# Algemeen > Ontspannings-kletshoek >  Dokters en professioneel

## Cyntia19

hey,

Ik kwam laatst bij mijn dokter en vertelde hem dat ik denk dat ik hooikoorts heb. Hij keek me aan en zei jeminee jij hebt ook last van alles ptss,kapotte knie, ziekte in je gebit en allergisch voor vis. En nu ook nog hooikoorts. Ik werd zo kwaad op die vent, en heb een andere dokter gevraagd, ik vond dit totaal niet proffesioneel. Ik voelde me gelijk alsof alles mis met me was. :EEK!: 

Naja bij andere dokter geweest en die denkt hetzelfde en laat me nu testen.

Ik denk erover een klacht tegen die man in te dienen, ik vond het echt onprofesioneel.

Hebben jullie weleens zoiets meegemaakt? en wat hebben jullie toen gedaan?



gr

----------


## Flogiston

Dit heb ik zelf niet meegemaakt.

Wat ik wel heb meegemaakt is dat een arts of behandelaar een grapje maakte. Bijvoorbeeld over een ingegroeide teennagel die ging ontsteken en daardoor heel pijnlijk werd, waardoor ik mank ging lopen.
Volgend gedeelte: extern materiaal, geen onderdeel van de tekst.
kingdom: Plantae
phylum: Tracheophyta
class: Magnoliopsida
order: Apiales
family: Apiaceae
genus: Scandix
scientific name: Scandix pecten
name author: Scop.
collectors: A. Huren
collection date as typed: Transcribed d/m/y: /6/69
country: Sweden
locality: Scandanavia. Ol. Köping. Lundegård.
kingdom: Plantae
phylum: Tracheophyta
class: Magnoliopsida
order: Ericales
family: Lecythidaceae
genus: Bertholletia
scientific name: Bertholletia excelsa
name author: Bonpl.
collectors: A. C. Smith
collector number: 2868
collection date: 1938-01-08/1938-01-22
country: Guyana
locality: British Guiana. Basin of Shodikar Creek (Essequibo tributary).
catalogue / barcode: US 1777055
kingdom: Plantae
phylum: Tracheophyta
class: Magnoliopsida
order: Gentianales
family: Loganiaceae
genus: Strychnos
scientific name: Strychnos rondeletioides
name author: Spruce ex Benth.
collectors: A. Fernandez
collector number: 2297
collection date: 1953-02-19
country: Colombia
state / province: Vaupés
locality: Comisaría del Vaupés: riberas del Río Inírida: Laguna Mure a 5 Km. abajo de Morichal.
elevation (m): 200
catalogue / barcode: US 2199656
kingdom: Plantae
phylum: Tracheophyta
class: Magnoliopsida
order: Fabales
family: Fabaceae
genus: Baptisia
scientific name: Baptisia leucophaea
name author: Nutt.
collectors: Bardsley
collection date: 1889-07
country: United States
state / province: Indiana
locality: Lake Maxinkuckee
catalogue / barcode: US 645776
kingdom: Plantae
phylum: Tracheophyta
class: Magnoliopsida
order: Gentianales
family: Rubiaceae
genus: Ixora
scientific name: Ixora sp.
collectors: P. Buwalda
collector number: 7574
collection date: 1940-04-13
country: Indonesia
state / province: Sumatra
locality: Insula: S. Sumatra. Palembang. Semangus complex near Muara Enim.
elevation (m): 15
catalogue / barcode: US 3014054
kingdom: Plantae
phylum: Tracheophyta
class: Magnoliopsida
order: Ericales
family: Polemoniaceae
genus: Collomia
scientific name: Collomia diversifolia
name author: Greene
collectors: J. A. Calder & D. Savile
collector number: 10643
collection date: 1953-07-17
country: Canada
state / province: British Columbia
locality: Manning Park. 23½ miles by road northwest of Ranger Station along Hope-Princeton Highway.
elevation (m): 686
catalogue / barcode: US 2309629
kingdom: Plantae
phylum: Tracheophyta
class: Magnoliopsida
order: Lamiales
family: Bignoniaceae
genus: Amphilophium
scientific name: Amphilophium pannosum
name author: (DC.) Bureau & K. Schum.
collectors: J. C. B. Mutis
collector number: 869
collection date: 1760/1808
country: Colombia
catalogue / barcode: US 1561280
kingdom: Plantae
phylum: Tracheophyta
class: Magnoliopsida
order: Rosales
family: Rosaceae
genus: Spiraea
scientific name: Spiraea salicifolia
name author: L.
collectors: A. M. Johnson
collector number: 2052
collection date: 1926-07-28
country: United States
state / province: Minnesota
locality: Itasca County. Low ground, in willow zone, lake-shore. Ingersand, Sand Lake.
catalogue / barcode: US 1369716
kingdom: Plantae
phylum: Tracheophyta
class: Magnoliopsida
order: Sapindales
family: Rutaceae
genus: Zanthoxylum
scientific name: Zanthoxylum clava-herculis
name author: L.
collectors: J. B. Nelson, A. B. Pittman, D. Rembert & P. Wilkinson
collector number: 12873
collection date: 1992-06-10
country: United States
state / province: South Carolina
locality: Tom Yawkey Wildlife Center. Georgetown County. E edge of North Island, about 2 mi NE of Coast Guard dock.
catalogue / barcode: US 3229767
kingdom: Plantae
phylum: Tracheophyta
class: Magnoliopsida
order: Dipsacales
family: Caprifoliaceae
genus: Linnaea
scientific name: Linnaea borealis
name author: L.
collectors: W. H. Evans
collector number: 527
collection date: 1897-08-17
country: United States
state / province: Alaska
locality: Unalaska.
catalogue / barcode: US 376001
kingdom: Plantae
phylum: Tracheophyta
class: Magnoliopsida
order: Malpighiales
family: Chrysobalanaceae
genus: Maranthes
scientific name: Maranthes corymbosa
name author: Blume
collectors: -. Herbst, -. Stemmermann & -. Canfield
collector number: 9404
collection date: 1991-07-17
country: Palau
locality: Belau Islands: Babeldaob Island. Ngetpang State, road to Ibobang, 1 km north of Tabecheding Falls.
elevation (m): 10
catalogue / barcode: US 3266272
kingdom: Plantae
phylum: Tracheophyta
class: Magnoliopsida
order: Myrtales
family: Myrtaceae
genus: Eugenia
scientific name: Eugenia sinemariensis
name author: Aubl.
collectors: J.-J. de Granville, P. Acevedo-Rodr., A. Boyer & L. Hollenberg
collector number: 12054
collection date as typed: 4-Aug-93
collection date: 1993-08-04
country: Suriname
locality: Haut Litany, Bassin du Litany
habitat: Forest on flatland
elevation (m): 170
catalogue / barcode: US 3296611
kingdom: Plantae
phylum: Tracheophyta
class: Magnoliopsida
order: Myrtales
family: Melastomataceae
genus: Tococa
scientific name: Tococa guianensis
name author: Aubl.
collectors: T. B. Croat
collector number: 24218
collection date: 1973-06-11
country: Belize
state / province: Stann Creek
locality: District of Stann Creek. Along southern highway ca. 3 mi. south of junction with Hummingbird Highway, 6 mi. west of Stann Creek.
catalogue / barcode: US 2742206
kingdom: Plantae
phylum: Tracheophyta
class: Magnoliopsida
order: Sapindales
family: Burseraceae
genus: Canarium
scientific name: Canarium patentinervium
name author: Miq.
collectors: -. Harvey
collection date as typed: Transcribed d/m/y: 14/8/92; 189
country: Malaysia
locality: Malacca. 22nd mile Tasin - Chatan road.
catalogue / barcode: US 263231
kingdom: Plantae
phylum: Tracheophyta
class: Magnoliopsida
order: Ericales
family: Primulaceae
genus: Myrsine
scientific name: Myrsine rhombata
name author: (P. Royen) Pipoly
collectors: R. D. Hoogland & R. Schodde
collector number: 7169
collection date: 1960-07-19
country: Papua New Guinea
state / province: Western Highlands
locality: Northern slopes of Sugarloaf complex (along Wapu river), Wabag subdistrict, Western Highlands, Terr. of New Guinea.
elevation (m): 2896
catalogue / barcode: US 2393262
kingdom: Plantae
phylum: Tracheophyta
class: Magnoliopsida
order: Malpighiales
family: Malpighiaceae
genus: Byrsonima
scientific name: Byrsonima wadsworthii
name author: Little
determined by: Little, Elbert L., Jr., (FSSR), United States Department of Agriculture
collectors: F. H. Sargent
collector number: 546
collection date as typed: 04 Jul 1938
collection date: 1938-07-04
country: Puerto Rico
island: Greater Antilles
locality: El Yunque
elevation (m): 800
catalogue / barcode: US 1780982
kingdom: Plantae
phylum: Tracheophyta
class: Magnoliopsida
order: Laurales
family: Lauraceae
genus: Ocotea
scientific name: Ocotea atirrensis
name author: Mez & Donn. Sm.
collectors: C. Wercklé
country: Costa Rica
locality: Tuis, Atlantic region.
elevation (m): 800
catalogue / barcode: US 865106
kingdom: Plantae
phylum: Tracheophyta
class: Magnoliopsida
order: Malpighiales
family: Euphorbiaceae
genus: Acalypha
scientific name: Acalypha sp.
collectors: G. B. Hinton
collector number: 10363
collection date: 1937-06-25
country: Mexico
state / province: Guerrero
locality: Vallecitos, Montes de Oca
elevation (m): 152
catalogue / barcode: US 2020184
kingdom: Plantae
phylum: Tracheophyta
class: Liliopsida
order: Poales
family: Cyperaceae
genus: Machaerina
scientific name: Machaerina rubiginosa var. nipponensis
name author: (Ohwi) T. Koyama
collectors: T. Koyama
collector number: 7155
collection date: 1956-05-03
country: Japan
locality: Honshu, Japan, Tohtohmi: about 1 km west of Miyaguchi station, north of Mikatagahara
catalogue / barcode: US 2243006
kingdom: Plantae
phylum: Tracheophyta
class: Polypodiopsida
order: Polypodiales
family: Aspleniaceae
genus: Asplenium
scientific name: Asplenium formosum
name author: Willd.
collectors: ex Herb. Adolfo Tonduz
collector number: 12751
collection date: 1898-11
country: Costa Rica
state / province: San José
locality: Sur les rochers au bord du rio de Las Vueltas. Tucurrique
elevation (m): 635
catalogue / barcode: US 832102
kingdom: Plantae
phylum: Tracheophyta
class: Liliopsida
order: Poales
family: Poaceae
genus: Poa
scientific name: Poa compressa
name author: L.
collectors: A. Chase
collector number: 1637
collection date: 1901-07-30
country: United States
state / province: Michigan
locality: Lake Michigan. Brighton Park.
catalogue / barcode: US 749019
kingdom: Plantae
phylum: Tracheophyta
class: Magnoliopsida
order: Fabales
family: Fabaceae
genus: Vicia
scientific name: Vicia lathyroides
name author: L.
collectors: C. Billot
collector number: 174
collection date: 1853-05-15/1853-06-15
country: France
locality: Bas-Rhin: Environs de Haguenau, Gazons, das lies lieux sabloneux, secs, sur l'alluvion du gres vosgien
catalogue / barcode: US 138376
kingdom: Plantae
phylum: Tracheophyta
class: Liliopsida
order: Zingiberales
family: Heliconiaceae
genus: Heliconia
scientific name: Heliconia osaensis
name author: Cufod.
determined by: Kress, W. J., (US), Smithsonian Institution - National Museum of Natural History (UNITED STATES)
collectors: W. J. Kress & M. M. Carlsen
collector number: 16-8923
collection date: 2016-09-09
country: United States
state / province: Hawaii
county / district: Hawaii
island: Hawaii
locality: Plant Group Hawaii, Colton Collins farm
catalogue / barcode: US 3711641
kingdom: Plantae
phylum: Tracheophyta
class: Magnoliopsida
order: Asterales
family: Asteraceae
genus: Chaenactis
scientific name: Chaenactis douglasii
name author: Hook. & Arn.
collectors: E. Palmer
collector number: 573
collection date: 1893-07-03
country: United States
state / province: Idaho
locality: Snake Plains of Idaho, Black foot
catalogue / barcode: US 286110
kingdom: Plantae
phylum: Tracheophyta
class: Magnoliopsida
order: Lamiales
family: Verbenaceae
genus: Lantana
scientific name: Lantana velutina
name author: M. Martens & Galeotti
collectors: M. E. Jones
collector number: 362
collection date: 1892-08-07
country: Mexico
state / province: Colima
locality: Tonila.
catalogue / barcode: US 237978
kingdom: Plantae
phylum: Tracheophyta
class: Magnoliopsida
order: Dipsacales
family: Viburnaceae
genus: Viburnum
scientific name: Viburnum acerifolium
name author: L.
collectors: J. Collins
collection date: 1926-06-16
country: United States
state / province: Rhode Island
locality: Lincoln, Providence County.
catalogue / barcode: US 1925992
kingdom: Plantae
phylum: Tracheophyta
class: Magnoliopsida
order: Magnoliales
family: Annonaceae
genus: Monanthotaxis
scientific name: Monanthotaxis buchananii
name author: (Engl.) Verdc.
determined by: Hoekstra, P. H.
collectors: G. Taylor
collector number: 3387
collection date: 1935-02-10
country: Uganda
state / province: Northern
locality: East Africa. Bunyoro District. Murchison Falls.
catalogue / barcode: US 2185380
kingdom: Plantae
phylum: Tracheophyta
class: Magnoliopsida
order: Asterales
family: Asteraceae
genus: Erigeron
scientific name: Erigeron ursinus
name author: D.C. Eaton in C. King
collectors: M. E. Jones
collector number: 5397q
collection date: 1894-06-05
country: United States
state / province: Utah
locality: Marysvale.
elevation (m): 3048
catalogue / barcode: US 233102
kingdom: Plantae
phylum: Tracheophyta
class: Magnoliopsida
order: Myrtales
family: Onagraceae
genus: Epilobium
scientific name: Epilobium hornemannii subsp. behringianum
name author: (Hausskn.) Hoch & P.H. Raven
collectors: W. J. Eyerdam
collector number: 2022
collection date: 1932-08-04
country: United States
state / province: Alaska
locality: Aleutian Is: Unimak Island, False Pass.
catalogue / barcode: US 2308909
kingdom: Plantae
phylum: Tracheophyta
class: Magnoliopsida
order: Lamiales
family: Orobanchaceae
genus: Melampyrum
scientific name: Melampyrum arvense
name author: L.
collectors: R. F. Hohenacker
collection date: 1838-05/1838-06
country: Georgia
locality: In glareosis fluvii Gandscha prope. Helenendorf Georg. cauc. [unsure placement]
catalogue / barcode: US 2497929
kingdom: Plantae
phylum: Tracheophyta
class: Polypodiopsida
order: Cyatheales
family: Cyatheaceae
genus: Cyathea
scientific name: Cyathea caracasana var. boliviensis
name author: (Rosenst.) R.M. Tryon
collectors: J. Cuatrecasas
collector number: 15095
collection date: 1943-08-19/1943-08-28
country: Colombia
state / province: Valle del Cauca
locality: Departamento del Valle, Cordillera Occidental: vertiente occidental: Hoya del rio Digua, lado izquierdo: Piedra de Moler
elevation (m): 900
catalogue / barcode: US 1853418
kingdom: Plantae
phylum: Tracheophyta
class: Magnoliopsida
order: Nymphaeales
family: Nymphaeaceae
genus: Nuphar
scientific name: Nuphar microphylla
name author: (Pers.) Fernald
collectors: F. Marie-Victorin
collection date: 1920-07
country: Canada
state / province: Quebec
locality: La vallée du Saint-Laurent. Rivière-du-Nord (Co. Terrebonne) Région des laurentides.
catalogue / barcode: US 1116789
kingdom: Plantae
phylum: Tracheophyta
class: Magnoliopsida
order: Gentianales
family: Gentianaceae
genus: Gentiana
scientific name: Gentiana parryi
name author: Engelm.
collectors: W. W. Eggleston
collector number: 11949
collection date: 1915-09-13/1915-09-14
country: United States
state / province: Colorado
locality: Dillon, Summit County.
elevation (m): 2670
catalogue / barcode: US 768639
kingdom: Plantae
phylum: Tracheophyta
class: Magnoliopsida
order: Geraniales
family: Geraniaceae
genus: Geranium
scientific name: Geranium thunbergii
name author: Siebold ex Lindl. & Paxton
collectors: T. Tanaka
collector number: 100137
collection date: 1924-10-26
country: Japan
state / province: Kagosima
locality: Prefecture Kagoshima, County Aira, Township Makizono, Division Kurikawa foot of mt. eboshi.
De arts merkte op dat het voordeel van mijn kwaal was dat iedereen dacht dat ik huppelend naar mijn werk ging...

Het was duidelijk dat hij een grapje maakte, en ik kon zo'n grapje wel waarderen.

Nu ken de situatie die jij beschrijft natuurlijk niet, dus ik kan niet beoordelen of jouw dokter zich denigrerend gedroeg (en dus onprofessioneel was), of dat hij een (mislukte) poging deed een grapje te maken, net als mijn arts destijds.

Wat denk je - zou het toch een (onhandig, en mislukt) grapje geweest kunnen zijn? Of was hij echt ernstig en gaf hij dus serieus de boodschap dat je maar een zeurpiet bent?

In het eerste geval is zijn gedrag acceptabel, ook al kwam het in dit geval niet goed over. In het tweede geval is het gedrag zeker niet acceptabel en zou je inderdaad een klacht kunnen indienen. Eén zo'n klacht zal nog niets teweegbrengen, maar als de inspectie vaker vergelijkbare klachten krijgt over dezelfde arts, zal men op een gegeven moment aktie gaan ondernemen.

----------


## Cyntia19

> Dit heb ik zelf niet meegemaakt.
> 
> Wat ik wel heb meegemaakt is dat een arts of behandelaar een grapje maakte. Bijvoorbeeld over een ingegroeide teennagel die ging ontsteken en daardoor heel pijnlijk werd, waardoor ik mank ging lopen. De arts merkte op dat het voordeel van mijn kwaal was dat iedereen dacht dat ik huppelend naar mijn werk ging...
> 
> Het was duidelijk dat hij een grapje maakte, en ik kon zo'n grapje wel waarderen.
> 
> Nu ken de situatie die jij beschrijft natuurlijk niet, dus ik kan niet beoordelen of jouw dokter zich denigrerend gedroeg (en dus onprofessioneel was), of dat hij een (mislukte) poging deed een grapje te maken, net als mijn arts destijds.
> 
> Wat denk je - zou het toch een (onhandig, en mislukt) grapje geweest kunnen zijn? Of was hij echt ernstig en gaf hij dus serieus de boodschap dat je maar een zeurpiet bent?
> ...



het was denk ik geen grapje want hij zei het op zo een serieuse toon inderdaad alsof ik een zeurpiet was

----------


## Neetje

> hey,
> 
> Ik kwam laatst bij mijn dokter en vertelde hem dat ik denk dat ik hooikoorts heb. Hij keek me aan en zei jeminee jij hebt ook last van alles ptss,kapotte knie, ziekte in je gebit en allergisch voor vis. En nu ook nog hooikoorts. Ik werd zo kwaad op die vent, en heb een andere dokter gevraagd, ik vond dit totaal niet proffesioneel. Ik voelde me gelijk alsof alles mis met me was.
> 
> Naja bij andere dokter geweest en die denkt hetzelfde en laat me nu testen.
> 
> Ik denk erover een klacht tegen die man in te dienen, ik vond het echt onprofesioneel.
> 
> Hebben jullie weleens zoiets meegemaakt? en wat hebben jullie toen gedaan?
> ...


O yess, ik heb hetzelfde meegemaakt en ben gelijk naar een andere juisarts over gestapt. Je hoort in ons dorp heel veel mensen klagen over deze huisarts, meneer rijdt in oudere auto's en is rijk geworden van het pillen-voorschrijven. Men noemt hem niet voor niets pillenmans.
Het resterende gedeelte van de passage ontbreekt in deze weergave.